### ABOUT THIS TASK
Each entry is to be retyped exactly as it appears. Leave the images out.

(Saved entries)
··········
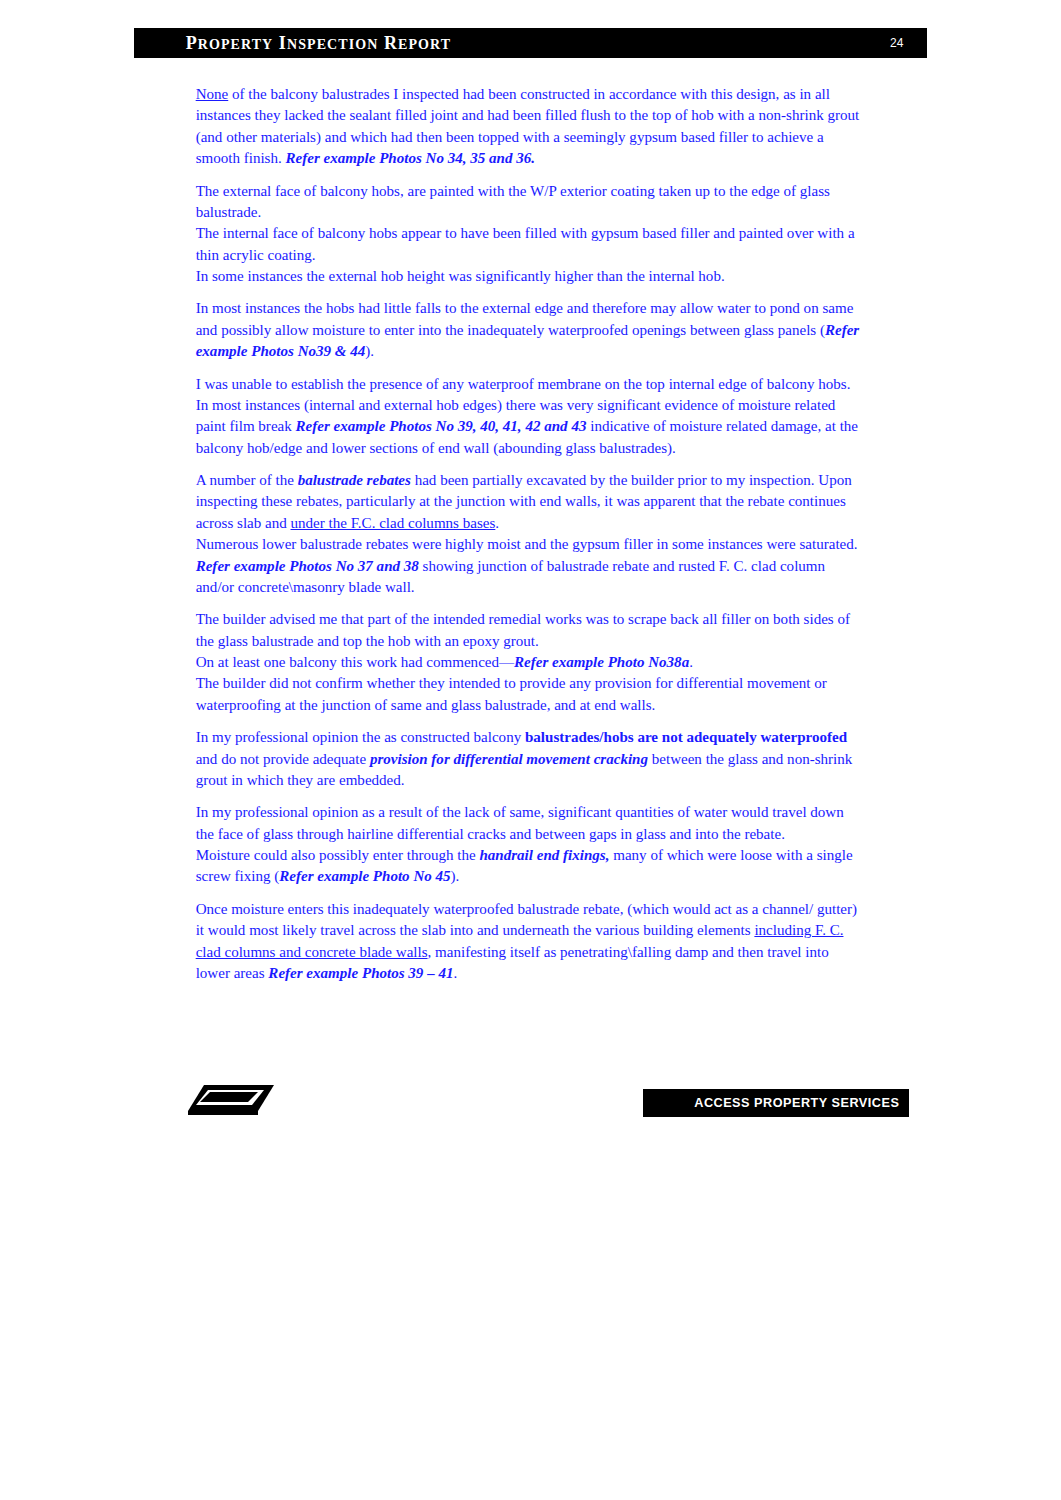PROPERTY INSPECTION REPORT
24
None of the balcony balustrades I inspected had been constructed in accordance with this design, as in all instances they lacked the sealant filled joint and had been filled flush to the top of hob with a non-shrink grout (and other materials) and which had then been topped with a seemingly gypsum based filler to achieve a smooth finish. Refer example Photos No 34, 35 and 36.
The external face of balcony hobs, are painted with the W/P exterior coating taken up to the edge of glass balustrade.
The internal face of balcony hobs appear to have been filled with gypsum based filler and painted over with a thin acrylic coating.
In some instances the external hob height was significantly higher than the internal hob.
In most instances the hobs had little falls to the external edge and therefore may allow water to pond on same and possibly allow moisture to enter into the inadequately waterproofed openings between glass panels (Refer example Photos No39 & 44).
I was unable to establish the presence of any waterproof membrane on the top internal edge of balcony hobs.
In most instances (internal and external hob edges) there was very significant evidence of moisture related paint film break Refer example Photos No 39, 40, 41, 42 and 43 indicative of moisture related damage, at the balcony hob/edge and lower sections of end wall (abounding glass balustrades).
A number of the balustrade rebates had been partially excavated by the builder prior to my inspection. Upon inspecting these rebates, particularly at the junction with end walls, it was apparent that the rebate continues across slab and under the F.C. clad columns bases.
Numerous lower balustrade rebates were highly moist and the gypsum filler in some instances were saturated. Refer example Photos No 37 and 38 showing junction of balustrade rebate and rusted F. C. clad column and/or concrete\masonry blade wall.
The builder advised me that part of the intended remedial works was to scrape back all filler on both sides of the glass balustrade and top the hob with an epoxy grout.
On at least one balcony this work had commenced—Refer example Photo No38a.
The builder did not confirm whether they intended to provide any provision for differential movement or waterproofing at the junction of same and glass balustrade, and at end walls.
In my professional opinion the as constructed balcony balustrades/hobs are not adequately waterproofed and do not provide adequate provision for differential movement cracking between the glass and non-shrink grout in which they are embedded.
In my professional opinion as a result of the lack of same, significant quantities of water would travel down the face of glass through hairline differential cracks and between gaps in glass and into the rebate.
Moisture could also possibly enter through the handrail end fixings, many of which were loose with a single screw fixing (Refer example Photo No 45).
Once moisture enters this inadequately waterproofed balustrade rebate, (which would act as a channel/ gutter) it would most likely travel across the slab into and underneath the various building elements including F. C. clad columns and concrete blade walls, manifesting itself as penetrating\falling damp and then travel into lower areas Refer example Photos 39 – 41.
ACCESS PROPERTY SERVICES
··········
### SOLUTION BELOW
PROPERTY INSPECTION REPORT
24
None of the balcony balustrades I inspected had been constructed in accordance with this design, as in all instances they lacked the sealant filled joint and had been filled flush to the top of hob with a non-shrink grout (and other materials) and which had then been topped with a seemingly gypsum based filler to achieve a smooth finish. Refer example Photos No 34, 35 and 36.
The external face of balcony hobs, are painted with the W/P exterior coating taken up to the edge of glass balustrade.
The internal face of balcony hobs appear to have been filled with gypsum based filler and painted over with a thin acrylic coating.
In some instances the external hob height was significantly higher than the internal hob.
In most instances the hobs had little falls to the external edge and therefore may allow water to pond on same and possibly allow moisture to enter into the inadequately waterproofed openings between glass panels (Refer example Photos No39 & 44).
I was unable to establish the presence of any waterproof membrane on the top internal edge of balcony hobs.
In most instances (internal and external hob edges) there was very significant evidence of moisture related paint film break Refer example Photos No 39, 40, 41, 42 and 43 indicative of moisture related damage, at the balcony hob/edge and lower sections of end wall (abounding glass balustrades).
A number of the balustrade rebates had been partially excavated by the builder prior to my inspection. Upon inspecting these rebates, particularly at the junction with end walls, it was apparent that the rebate continues across slab and under the F.C. clad columns bases.
Numerous lower balustrade rebates were highly moist and the gypsum filler in some instances were saturated. Refer example Photos No 37 and 38 showing junction of balustrade rebate and rusted F. C. clad column and/or concrete\masonry blade wall.
The builder advised me that part of the intended remedial works was to scrape back all filler on both sides of the glass balustrade and top the hob with an epoxy grout.
On at least one balcony this work had commenced—Refer example Photo No38a.
The builder did not confirm whether they intended to provide any provision for differential movement or waterproofing at the junction of same and glass balustrade, and at end walls.
In my professional opinion the as constructed balcony balustrades/hobs are not adequately waterproofed and do not provide adequate provision for differential movement cracking between the glass and non-shrink grout in which they are embedded.
In my professional opinion as a result of the lack of same, significant quantities of water would travel down the face of glass through hairline differential cracks and between gaps in glass and into the rebate.
Moisture could also possibly enter through the handrail end fixings, many of which were loose with a single screw fixing (Refer example Photo No 45).
Once moisture enters this inadequately waterproofed balustrade rebate, (which would act as a channel/ gutter) it would most likely travel across the slab into and underneath the various building elements including F. C. clad columns and concrete blade walls, manifesting itself as penetrating\falling damp and then travel into lower areas Refer example Photos 39 – 41.
ACCESS PROPERTY SERVICES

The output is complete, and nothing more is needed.